→ Required work: Write each line out a second time, exactly as shown below.
--- START ---
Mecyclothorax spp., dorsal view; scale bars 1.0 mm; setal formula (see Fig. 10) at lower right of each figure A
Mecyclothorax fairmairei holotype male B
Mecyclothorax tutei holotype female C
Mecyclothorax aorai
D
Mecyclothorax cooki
--- END ---
→ Reply:
Mecyclothorax spp., dorsal view; scale bars 1.0 mm; setal formula (see Fig. 10) at lower right of each figure A
Mecyclothorax fairmairei holotype male B
Mecyclothorax tutei holotype female C
Mecyclothorax aorai
D
Mecyclothorax cooki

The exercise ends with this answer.